▶ **GOAL**: Could you write out the whole listing again, substituting "vernacular name" for every "common name" and leaving everything else unchanged?

▶ **INPUT**:

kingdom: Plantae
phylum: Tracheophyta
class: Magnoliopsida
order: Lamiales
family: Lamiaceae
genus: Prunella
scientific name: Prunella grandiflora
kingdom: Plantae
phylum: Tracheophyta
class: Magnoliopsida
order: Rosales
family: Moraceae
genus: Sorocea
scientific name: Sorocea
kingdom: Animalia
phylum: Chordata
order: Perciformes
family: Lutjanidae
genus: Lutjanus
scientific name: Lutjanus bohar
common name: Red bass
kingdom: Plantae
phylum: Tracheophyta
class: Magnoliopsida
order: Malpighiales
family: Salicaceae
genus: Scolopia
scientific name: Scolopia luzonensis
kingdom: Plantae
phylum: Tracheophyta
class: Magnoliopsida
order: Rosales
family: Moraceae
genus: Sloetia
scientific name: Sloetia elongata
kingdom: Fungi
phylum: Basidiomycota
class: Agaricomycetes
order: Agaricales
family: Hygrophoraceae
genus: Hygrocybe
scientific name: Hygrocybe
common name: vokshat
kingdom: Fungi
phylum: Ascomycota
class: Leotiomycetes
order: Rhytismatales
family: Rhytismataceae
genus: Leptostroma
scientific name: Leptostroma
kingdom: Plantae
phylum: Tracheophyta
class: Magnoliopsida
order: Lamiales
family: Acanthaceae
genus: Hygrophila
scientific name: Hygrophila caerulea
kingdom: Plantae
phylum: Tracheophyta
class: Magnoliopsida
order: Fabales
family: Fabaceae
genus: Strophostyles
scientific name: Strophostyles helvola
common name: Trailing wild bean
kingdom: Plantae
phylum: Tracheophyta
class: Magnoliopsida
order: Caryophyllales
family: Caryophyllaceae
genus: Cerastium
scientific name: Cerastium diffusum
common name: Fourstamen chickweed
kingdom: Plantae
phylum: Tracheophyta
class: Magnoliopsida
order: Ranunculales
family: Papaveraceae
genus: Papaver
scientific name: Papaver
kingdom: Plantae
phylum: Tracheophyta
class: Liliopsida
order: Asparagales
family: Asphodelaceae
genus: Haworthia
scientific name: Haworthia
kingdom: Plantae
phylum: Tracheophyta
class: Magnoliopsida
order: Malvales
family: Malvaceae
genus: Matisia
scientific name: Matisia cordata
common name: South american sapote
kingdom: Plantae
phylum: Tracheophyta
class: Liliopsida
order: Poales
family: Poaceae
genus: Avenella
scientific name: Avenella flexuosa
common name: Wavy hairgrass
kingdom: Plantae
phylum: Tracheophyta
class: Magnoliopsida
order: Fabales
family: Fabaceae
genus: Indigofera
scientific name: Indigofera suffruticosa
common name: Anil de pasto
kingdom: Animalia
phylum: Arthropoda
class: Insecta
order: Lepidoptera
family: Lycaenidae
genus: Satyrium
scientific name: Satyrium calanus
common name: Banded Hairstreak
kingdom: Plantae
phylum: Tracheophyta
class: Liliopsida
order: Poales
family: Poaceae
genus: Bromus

▶ **SOLVED EXERCISE**:
kingdom: Plantae
phylum: Tracheophyta
class: Magnoliopsida
order: Lamiales
family: Lamiaceae
genus: Prunella
scientific name: Prunella grandiflora
kingdom: Plantae
phylum: Tracheophyta
class: Magnoliopsida
order: Rosales
family: Moraceae
genus: Sorocea
scientific name: Sorocea
kingdom: Animalia
phylum: Chordata
order: Perciformes
family: Lutjanidae
genus: Lutjanus
scientific name: Lutjanus bohar
vernacular name: Red bass
kingdom: Plantae
phylum: Tracheophyta
class: Magnoliopsida
order: Malpighiales
family: Salicaceae
genus: Scolopia
scientific name: Scolopia luzonensis
kingdom: Plantae
phylum: Tracheophyta
class: Magnoliopsida
order: Rosales
family: Moraceae
genus: Sloetia
scientific name: Sloetia elongata
kingdom: Fungi
phylum: Basidiomycota
class: Agaricomycetes
order: Agaricales
family: Hygrophoraceae
genus: Hygrocybe
scientific name: Hygrocybe
vernacular name: vokshat
kingdom: Fungi
phylum: Ascomycota
class: Leotiomycetes
order: Rhytismatales
family: Rhytismataceae
genus: Leptostroma
scientific name: Leptostroma
kingdom: Plantae
phylum: Tracheophyta
class: Magnoliopsida
order: Lamiales
family: Acanthaceae
genus: Hygrophila
scientific name: Hygrophila caerulea
kingdom: Plantae
phylum: Tracheophyta
class: Magnoliopsida
order: Fabales
family: Fabaceae
genus: Strophostyles
scientific name: Strophostyles helvola
vernacular name: Trailing wild bean
kingdom: Plantae
phylum: Tracheophyta
class: Magnoliopsida
order: Caryophyllales
family: Caryophyllaceae
genus: Cerastium
scientific name: Cerastium diffusum
vernacular name: Fourstamen chickweed
kingdom: Plantae
phylum: Tracheophyta
class: Magnoliopsida
order: Ranunculales
family: Papaveraceae
genus: Papaver
scientific name: Papaver
kingdom: Plantae
phylum: Tracheophyta
class: Liliopsida
order: Asparagales
family: Asphodelaceae
genus: Haworthia
scientific name: Haworthia
kingdom: Plantae
phylum: Tracheophyta
class: Magnoliopsida
order: Malvales
family: Malvaceae
genus: Matisia
scientific name: Matisia cordata
vernacular name: South american sapote
kingdom: Plantae
phylum: Tracheophyta
class: Liliopsida
order: Poales
family: Poaceae
genus: Avenella
scientific name: Avenella flexuosa
vernacular name: Wavy hairgrass
kingdom: Plantae
phylum: Tracheophyta
class: Magnoliopsida
order: Fabales
family: Fabaceae
genus: Indigofera
scientific name: Indigofera suffruticosa
vernacular name: Anil de pasto
kingdom: Animalia
phylum: Arthropoda
class: Insecta
order: Lepidoptera
family: Lycaenidae
genus: Satyrium
scientific name: Satyrium calanus
vernacular name: Banded Hairstreak
kingdom: Plantae
phylum: Tracheophyta
class: Liliopsida
order: Poales
family: Poaceae
genus: Bromus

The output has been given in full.